Literature Review: Spinal Anesthesia: Functional Balance is Impaired after Clinical Recovery
Anthony R. Brown, MB
Imarengiaye CO, Song D, Prabhu AJ, Chung F. Anesthesiology 2003;98:511-5
In this study, the authors compared clinical markers of gross motor recovery with objective data of functional balance after spinal anesthesia.
The study included 22 ASA I and II male outpatients (18-65 yrs old) scheduled for elective ambulatory peroneal surgery. Spinal anesthesia was administered in the sitting position at L2-L3 or L3-L4 intervertebral space with a 25-gauge Whitacre needle. A 3 mL mixture of 5 mg heavy bupivacaine (7.5%), 10 mg fentanyl, and 0.9% saline was injected slowly into the subarachnoid space. The patient was placed in the supine position to achieve sensory blockade to T10-T12 within 10 min. and supplementary fentanyl 25-50 mg was administered IV on patient request.
Motor function of the lower extremities was assessed using straight leg raises, deep knee bends, heel-to-shin maneuvers, and modified Bromage scores 30-60 min before anesthesia (baseline), 5 min after spinal injection, 60 min after spinal injection (first postoperative assessment), and every 30 min thereafter until the patient was discharged home.
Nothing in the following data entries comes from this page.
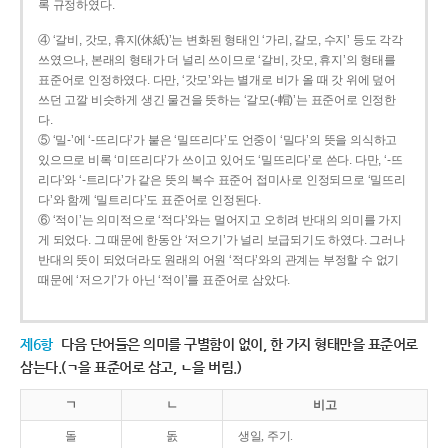
록 규정하였다.
④ ‘갈비, 갓모, 휴지(休紙)’는 변화된 형태인 ‘가리, 갈모, 수지’ 등도 각각
쓰였으나, 본래의 형태가 더 널리 쓰이므로 ‘갈비, 갓모, 휴지’의 형태를
표준어로 인정하였다. 다만, ‘갓모’와는 별개로 비가 올 때 갓 위에 덮어
쓰던 고깔 비슷하게 생긴 물건을 뜻하는 ‘갈모(-帽)’는 표준어로 인정한
다.
⑤ ‘밀-’에 ‘-뜨리다’가 붙은 ‘밀뜨리다’도 언중이 ‘밀다’의 뜻을 의식하고
있으므로 비록 ‘미뜨리다’가 쓰이고 있어도 ‘밀뜨리다’로 쓴다. 다만, ‘-뜨
리다’와 ‘-트리다’가 같은 뜻의 복수 표준어 접미사로 인정되므로 ‘밀뜨리
다’와 함께 ‘밀트리다’도 표준어로 인정된다.
⑥ ‘적이’는 의미적으로 ‘적다’와는 멀어지고 오히려 반대의 의미를 가지
게 되었다. 그 때문에 한동안 ‘저으기’가 널리 보급되기도 하였다. 그러나
반대의 뜻이 되었더라도 원래의 어원 ‘적다’와의 관계는 부정할 수 없기
때문에 ‘저으기’가 아닌 ‘적이’를 표준어로 삼았다.
제6항
다음 단어들은 의미를 구별함이 없이, 한 가지 형태만을 표준어로
삼는다.(ㄱ을 표준어로 삼고, ㄴ을 버림.)
ㄱ
ㄴ
비고
돌
돐
생일, 주기.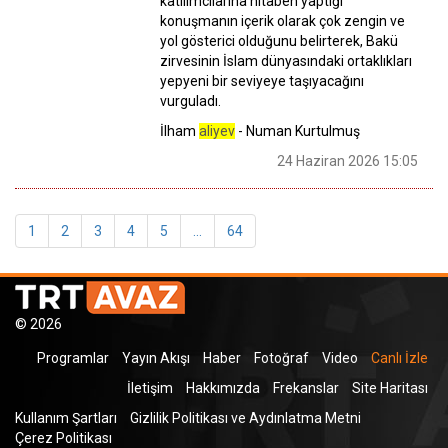
katılımcılarına hitaben yaptığı
konuşmanın içerik olarak çok zengin ve
yol gösterici olduğunu belirterek, Bakü
zirvesinin İslam dünyasındaki ortaklıkları
yepyeni bir seviyeye taşıyacağını
vurguladı.
İlham
aliyev
- Numan Kurtulmuş
24 Haziran 2026 15:05
1
2
3
4
5
...
64
© 2026
Programlar
Yayın Akışı
Haber
Fotoğraf
Video
Canlı İzle
İletişim
Hakkımızda
Frekanslar
Site Haritası
Kullanım Şartları
Gizlilik Politikası ve Aydınlatma Metni
Çerez Politikası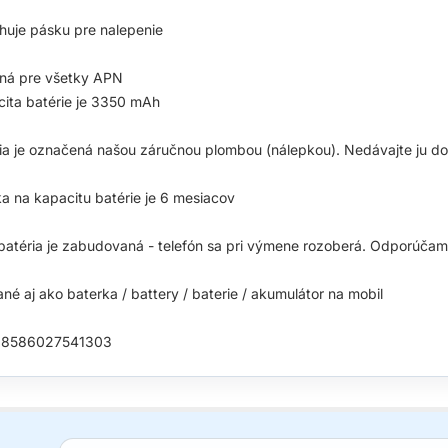
uje pásku pre nalepenie
ná pre všetky APN
ita batérie je 3350 mAh
ia je označená našou záručnou plombou (nálepkou). Nedávajte ju dol
a na kapacitu batérie je 6 mesiacov
batéria je zabudovaná - telefón sa pri výmene rozoberá. Odporúča
né aj ako baterka / battery / baterie / akumulátor na mobil
 8586027541303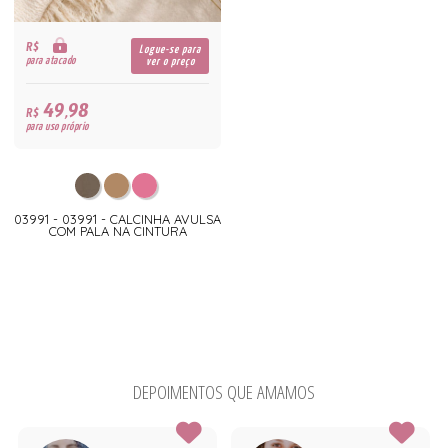
R$
Logue-se para
para atacado
ver o preço
49,98
R$
para uso próprio
03991 - 03991 - CALCINHA AVULSA
COM PALA NA CINTURA
DEPOIMENTOS QUE AMAMOS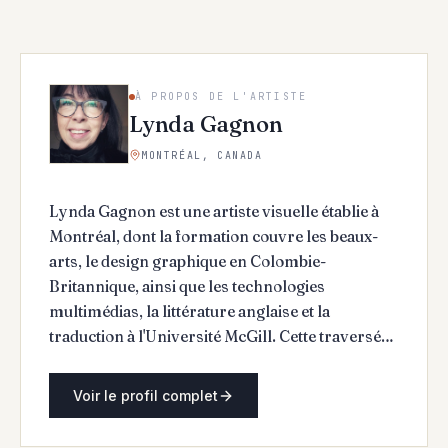
À PROPOS DE L'ARTISTE
Lynda Gagnon
MONTRÉAL, CANADA
Lynda Gagnon est une artiste visuelle établie à
Montréal, dont la formation couvre les beaux-
arts, le design graphique en Colombie-
Britannique, ainsi que les technologies
multimédias, la littérature anglaise et la
traduction à l'Université McGill. Cette traversée
de disciplines distinctes oriente une pratique
centrée sur les récits humains, les
Voir le profil complet
transformations de l'existence et la manière dont
le temps et l'expérience façonnent l'individu. Son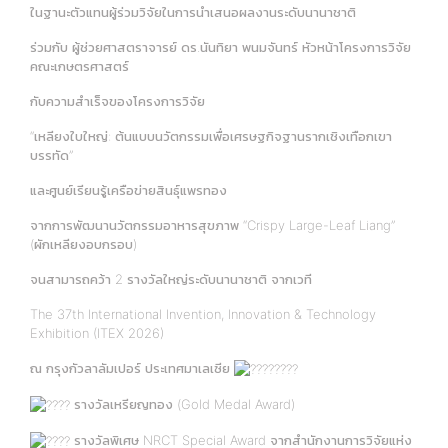
ในฐานะตัวแทนผู้ร่วมวิจัยในการนำเสนอผลงานระดับนานาชาติ
ร่วมกับ ผู้ช่วยศาสตราจารย์ ดร.นันทิยา พนมจันทร์ หัวหน้าโครงการวิจัย
คณะเกษตรศาสตร์
กับความสำเร็จของโครงการวิจัย
“เหลียงใบใหญ่: ต้นแบบนวัตกรรมเพื่อเศรษฐกิจฐานรากเชิงเทือกเขา
บรรทัด”
และศูนย์เรียนรู้เครือข่ายสินธุ์แพรทอง
จากการพัฒนานวัตกรรมอาหารสุขภาพ “Crispy Large-Leaf Liang”
(ผักเหลียงอบกรอบ)
จนสามารถคว้า 2 รางวัลใหญ่ระดับนานาชาติ จากเวที
The 37th International Invention, Innovation & Technology
Exhibition (ITEX 2026)
ณ กรุงกัวลาลัมเปอร์ ประเทศมาเลเซีย
รางวัลเหรียญทอง (Gold Medal Award)
รางวัลพิเศษ NRCT Special Award จากสำนักงานการวิจัยแห่ง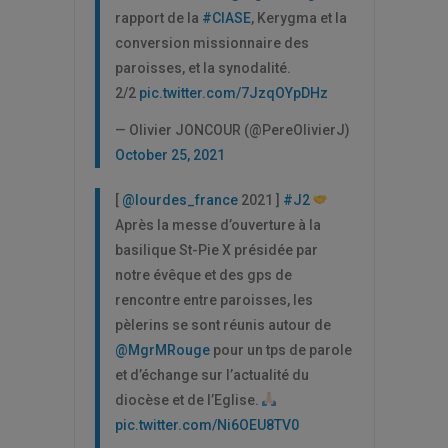
rapport de la
#CIASE
, Kerygma et la
conversion missionnaire des
paroisses, et la synodalité.
2/2
pic.twitter.com/7JzqOYpDHz
— Olivier JONCOUR (@PereOlivierJ)
October 25, 2021
[
@lourdes_france
2021 ]
#J2
Après la messe d’ouverture à la
basilique St-Pie X présidée par
notre évêque et des gps de
rencontre entre paroisses, les
pèlerins se sont réunis autour de
@MgrMRouge
pour un tps de parole
et d’échange sur l’actualité du
diocèse et de l’Eglise.
pic.twitter.com/Ni6OEU8TV0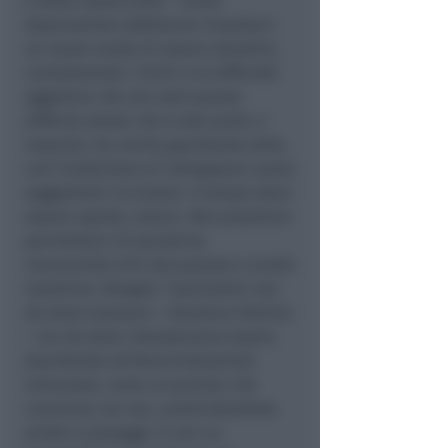
e della nostra zona”. “Come
Associazione dobbiamo inventarci
un nuovo modo di essere attrattivi,
considerando i limiti e le difficoltà
oggettive che non solo questa
difficile estate che è alle porte ci
imporrà, ma anche guardando oltre,
con l’ambizione di ridisegnare nuove
suggestioni riccionesi. Il tempo deve
essere rapido, veloce. Non possiamo
permetterci di perderne,
rincorrendo miti del passato o scelte
ripetitive. Bisogna “riprendere non
da dove eravamo
– ribadisce Romito
–
ma da dove intendevamo essere.
Guardando all’Amministrazione
Comunale, come un partner che
cammina con noi, condividendone
scelte e passaggi. E con cui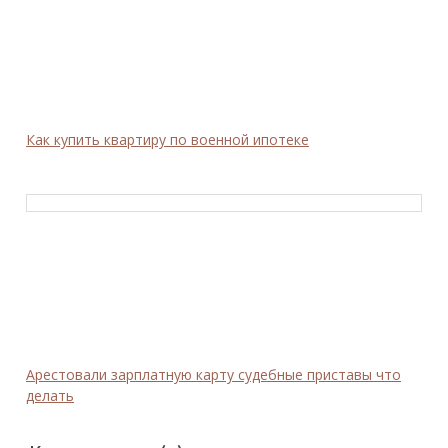
Как купить квартиру по военной ипотеке
Арестовали зарплатную карту судебные приставы что
делать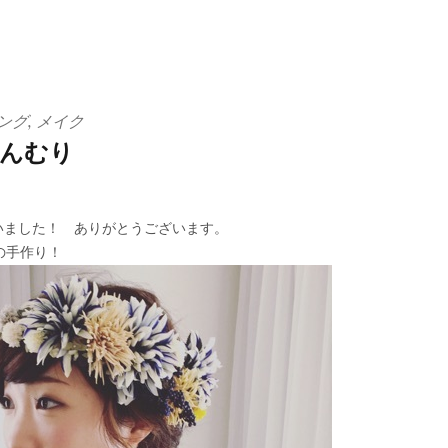
ング
,
メイク
んむり
ださいました！ ありがとうございます。
の手作り！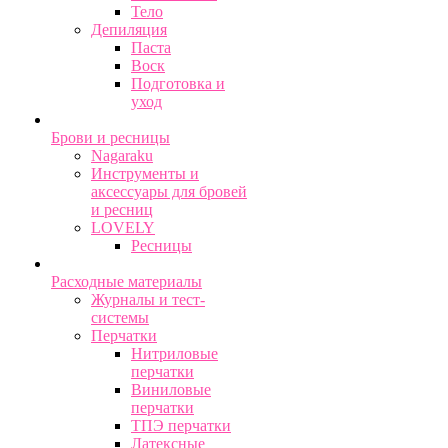
Тело
Депиляция
Паста
Воск
Подготовка и
уход
Брови и ресницы
Nagaraku
Инструменты и
аксессуары для бровей
и ресниц
LOVELY
Ресницы
Расходные материалы
Журналы и тест-
системы
Перчатки
Нитриловые
перчатки
Виниловые
перчатки
ТПЭ перчатки
Латексные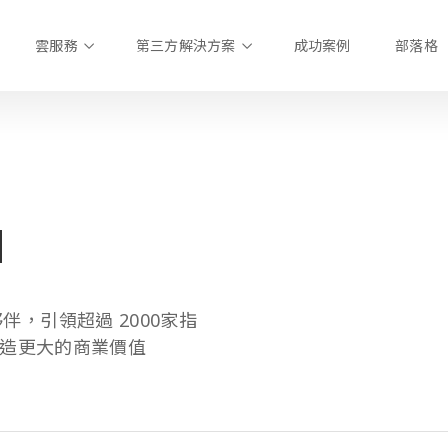
雲服務
第三方解決方案
成功案例
部落格
d
夥伴，引領超過 2000家指
造更大的商業價值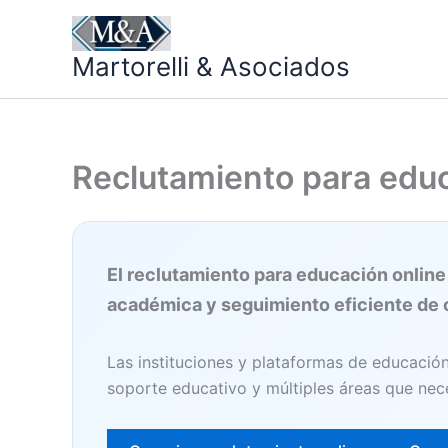
Ir
al
Martorelli & Asociados
contenido
Reclutamiento para educ
El reclutamiento para educación onlin
académica y seguimiento eficiente de c
Las instituciones y plataformas de educación
soporte educativo y múltiples áreas que nec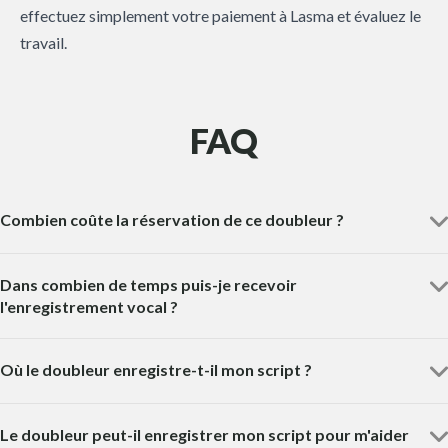
effectuez simplement votre paiement à Lasma et évaluez le
travail.
FAQ
Combien coûte la réservation de ce doubleur ?
Dans combien de temps puis-je recevoir
l'enregistrement vocal ?
Où le doubleur enregistre-t-il mon script ?
Le doubleur peut-il enregistrer mon script pour m'aider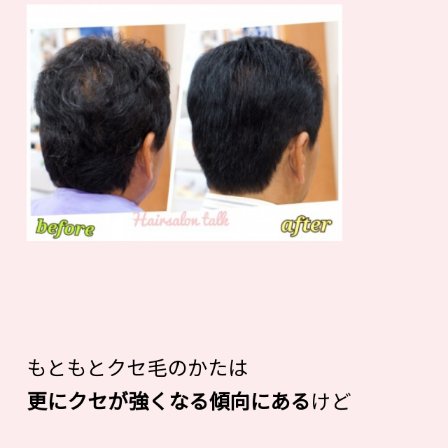
もともとクセ毛のかたは
更にクセが強くなる傾向にある
けど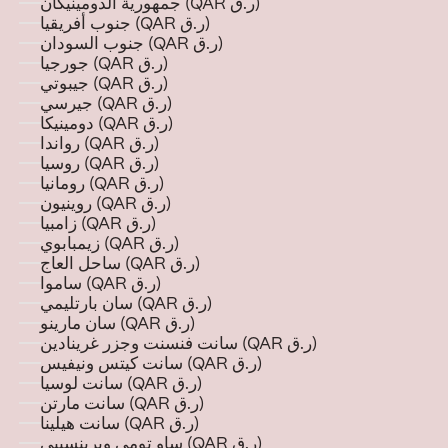
جمهورية الدومينيكان (QAR ر.ق)
جنوب أفريقيا (QAR ر.ق)
جنوب السودان (QAR ر.ق)
جورجيا (QAR ر.ق)
جيبوتي (QAR ر.ق)
جيرسي (QAR ر.ق)
دومينيكا (QAR ر.ق)
رواندا (QAR ر.ق)
روسيا (QAR ر.ق)
رومانيا (QAR ر.ق)
روينيون (QAR ر.ق)
زامبيا (QAR ر.ق)
زيمبابوي (QAR ر.ق)
ساحل العاج (QAR ر.ق)
ساموا (QAR ر.ق)
سان بارتليمي (QAR ر.ق)
سان مارينو (QAR ر.ق)
سانت فنسنت وجزر غرينادين (QAR ر.ق)
سانت كيتس ونيفيس (QAR ر.ق)
سانت لوسيا (QAR ر.ق)
سانت مارتن (QAR ر.ق)
سانت هيلينا (QAR ر.ق)
ساو تومي وبرينسيبي (QAR ر.ق)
The level of the block was determined at the same time intervals by testing response to pin-prick stimulation.
Functional balance was determined using a Balance Master system (model 6.1). This is a computerized force platform in which the patient's feet are placed on 2 foot pads, each resting on a transducer that's transmits movement-generated signals to a computer that calculates and tracks the force and movement of the patient's center of gravity and displays the value on a monitor. The functional balance tests chosen for this study included the sit-to-stand test, the step-up/-over test, and the tandem walk. The timing of the tests were the same as those testing motor function with the exclusion of the one performed 5 min after spinal anesthesia. Motor function and ability to ambulate were assessed clinically prior to each balance test. Ambulatory readiness and candidacy for discharge were defined by the patients' ability to walk steadily without assistance. Temporal measurements included time to onset of spinal anesthesia, duration of anesthesia and surgery, times to return of motor and sensory function, recovery to ambulatory readiness, PACU discharge, and discharge home.
All patients achieved satisfactory surgical anesthesia to T11-T12 and none required supplemental intraoperative analgesia. Most patients maintained motor function and proprioception 5 min after spinal injection: 96% were able to achieve the straight leg increase, 82% were able to perform deep knee bends, 77% were able to perform heel-to-shin maneuvers, and 91% were able to identify joint positions.
At 60 min after spinal injection the level of sensory blockade averaged T12 (T3-L3) and all patients were able to straight leg increase. The remaining tests of motor function were similar to those recorded 5 min after spinal anesthesia. In contrast, functional balance tests demonstrated that only 36% of patients could actually stand and even fewer (18%) could complete the Balance Master assessment. The latter group had significantly lower rising indexes compared to their preanesthesia baselines.
At 90 minutes after spinal injection the level of sensory blockade averaged L2 (T3-S2) and all patients could successfully perform the motor function tests and identify joint position. The percentage able to stand increased to 73% and 55% fulfilled functional balance tests.
At 150 min after spinal injection, 96% of patients had fully recovered their ability to walk steadily without assistance, and their balance scores achieved preanesthesia values (within ± 20% ranges). At this time their median level of blockade was L2 (T10-S2). Only 1 patient achieved full ambulatory recovery at 180 minutes.
Commentary
This elegant study clearly demonstrates that tests of gross motor function are inadequate as indicators of the ability to ambulate in readiness for discharge. As concluded by the authors, these results suggest that the ability to walk without assistance after spinal anesthesia requires a longer recovery period than predicted solely by gross motor recovery, making its return inadequate as a sole marker of ambulatory ability and readiness for discharge. Spinal anesthesia is favored by many of us over general anesthesia in the outpatient setting as a technique that is easy to perform, with a low failure rate and rapid onset, and affords us the opportunity of avoiding the side effects associated with general anesthesia and opioid analgesia. Pressures to discharge ambulatory patients from the hospital in the shortest possible time has resulted in ever decreasing doses of spinal local anesthetic with various additives to limit the degree and duration of motor blockade. This study serves as a warning that even with low doses of local anesthetics, we should not only determine that full motor recovery has been achieved, but in addition, we should be aware that the recovery time to unassisted ambulation is longer than has been assumed. In addition, the standard clinical markers of gross motor function are poor predictors of functional balance following ambulatory surgery.